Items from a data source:
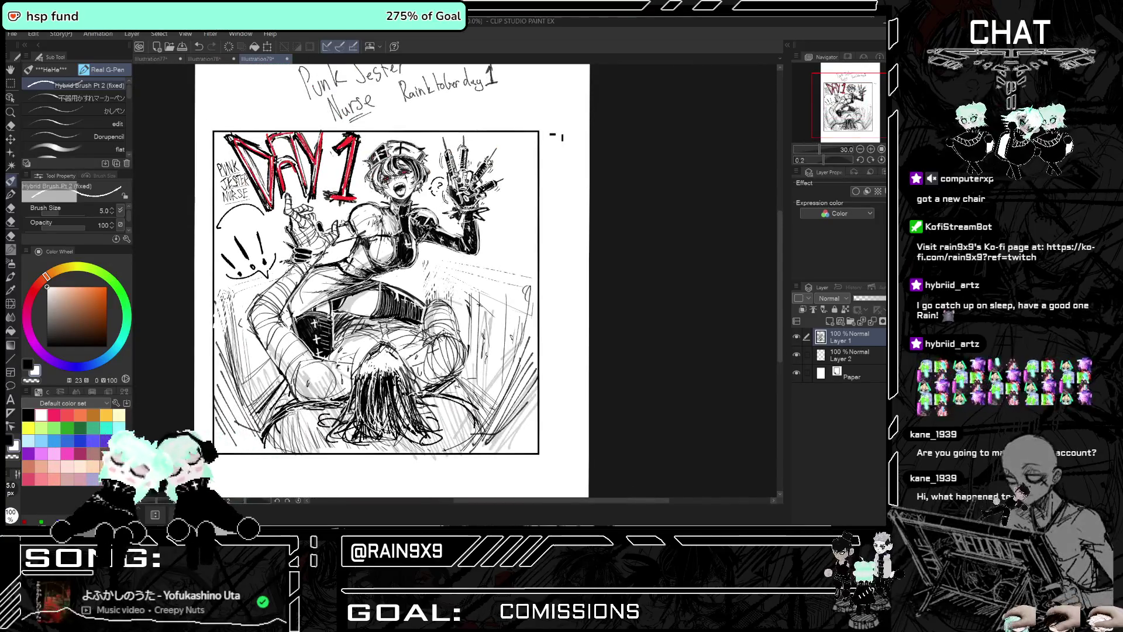
Mirror the canvas to check the sketch, then flip it back to normal
{"action": "scroll", "coordinate": [490, 166], "scroll_direction": "up", "scroll_amount": 2}
{"action": "scroll", "coordinate": [490, 166], "scroll_direction": "up", "scroll_amount": 2}
{"action": "scroll", "coordinate": [490, 165], "scroll_direction": "up", "scroll_amount": 3}
{"action": "scroll", "coordinate": [490, 165], "scroll_direction": "up", "scroll_amount": 2}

TASK BRIEF:
Filter the data for the string "scroll" and copy every line that has it.

OUTPUT OF THE TASK:
{"action": "scroll", "coordinate": [490, 166], "scroll_direction": "up", "scroll_amount": 2}
{"action": "scroll", "coordinate": [490, 166], "scroll_direction": "up", "scroll_amount": 2}
{"action": "scroll", "coordinate": [490, 165], "scroll_direction": "up", "scroll_amount": 3}
{"action": "scroll", "coordinate": [490, 165], "scroll_direction": "up", "scroll_amount": 2}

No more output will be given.